Ilya Strebulaev is the foremost academic expert on venture capital. As the founder of the Venture Capital Initiative and a professor of private equity and finance at Stanford University’s Graduate School of Business, where he teaches a popular class on venture capital, his research has been widely published in leading academic journals and featured in The Wall Street Journal, The New York Times, Bloomberg and the Harvard Business Review. He frequently leads workshops and executive sessions for senior business and government leaders around the world and has consulted for companies and investors on the venture industry trends and corporate innovation. In 2023 he was named a Top Voice on LinkedIn. (https://www.linkedin.com/in/ilyavcandpe/).

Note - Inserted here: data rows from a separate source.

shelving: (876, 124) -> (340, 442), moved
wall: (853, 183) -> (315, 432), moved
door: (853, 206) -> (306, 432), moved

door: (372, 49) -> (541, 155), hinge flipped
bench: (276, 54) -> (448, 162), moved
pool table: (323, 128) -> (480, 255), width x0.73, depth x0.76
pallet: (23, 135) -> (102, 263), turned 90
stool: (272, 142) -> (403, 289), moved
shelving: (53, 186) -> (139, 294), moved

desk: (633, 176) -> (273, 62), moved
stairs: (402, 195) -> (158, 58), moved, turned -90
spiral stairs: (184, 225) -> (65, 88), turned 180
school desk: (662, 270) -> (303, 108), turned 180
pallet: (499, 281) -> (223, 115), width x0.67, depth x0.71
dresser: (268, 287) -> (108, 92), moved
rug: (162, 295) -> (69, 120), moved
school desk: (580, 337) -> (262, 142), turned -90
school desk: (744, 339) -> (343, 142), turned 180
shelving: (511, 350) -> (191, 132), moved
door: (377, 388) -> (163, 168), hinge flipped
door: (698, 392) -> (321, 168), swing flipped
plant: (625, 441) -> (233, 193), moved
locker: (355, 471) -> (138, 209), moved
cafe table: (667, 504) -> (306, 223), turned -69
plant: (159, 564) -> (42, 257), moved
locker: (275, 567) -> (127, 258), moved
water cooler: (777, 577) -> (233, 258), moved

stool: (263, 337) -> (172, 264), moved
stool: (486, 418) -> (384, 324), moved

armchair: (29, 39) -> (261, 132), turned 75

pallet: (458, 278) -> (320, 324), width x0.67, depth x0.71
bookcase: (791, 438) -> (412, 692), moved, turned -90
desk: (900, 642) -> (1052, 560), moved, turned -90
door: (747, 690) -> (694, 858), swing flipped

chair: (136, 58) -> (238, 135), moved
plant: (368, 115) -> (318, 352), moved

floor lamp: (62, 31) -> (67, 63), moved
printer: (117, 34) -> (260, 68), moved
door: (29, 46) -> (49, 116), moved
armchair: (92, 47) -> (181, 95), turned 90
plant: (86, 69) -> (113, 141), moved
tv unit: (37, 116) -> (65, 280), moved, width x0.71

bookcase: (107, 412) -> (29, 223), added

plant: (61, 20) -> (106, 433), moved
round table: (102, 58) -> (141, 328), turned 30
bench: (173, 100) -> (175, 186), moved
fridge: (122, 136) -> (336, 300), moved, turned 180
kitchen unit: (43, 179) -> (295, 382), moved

Note on methodology and sources
For this study, we define unicorns as VC-backed, U.S.-based companies that achieved a confirmed $1 billion-plus post-money valuation in a primary private round or had a liquidity event (such as an IPO or an acquisition) at a confirmed $1 billion-plus valuation between 1997 and 2021. To construct our unicorn list, we started with “unicorn candidates” from well-known sources such as Crunchbase and TechCrunch, as well as from datasets that report private funding round and liquidity event details, such as Crunchbase, PitchBook and VentureSource. We then manually confirmed and cross-checked the location and funding details to decide on the inclusion of each company in our final unicorn list. This process resulted in a total of 1,110 unicorns. For each unicorn we also identified a peer U.S.-based VC-backed company that raised its first venture round in the same year. We call the sample of such peers a random sample. For each of the companies in the unicorn and random samples we identified founders and co-founders (we use “founder” and “co-founder” interchangeably) from all the sources mentioned above, LinkedIn, public filings and many others. In total, we identified and confirmed 4,975 founders (different data exercises may use subsamples of this data).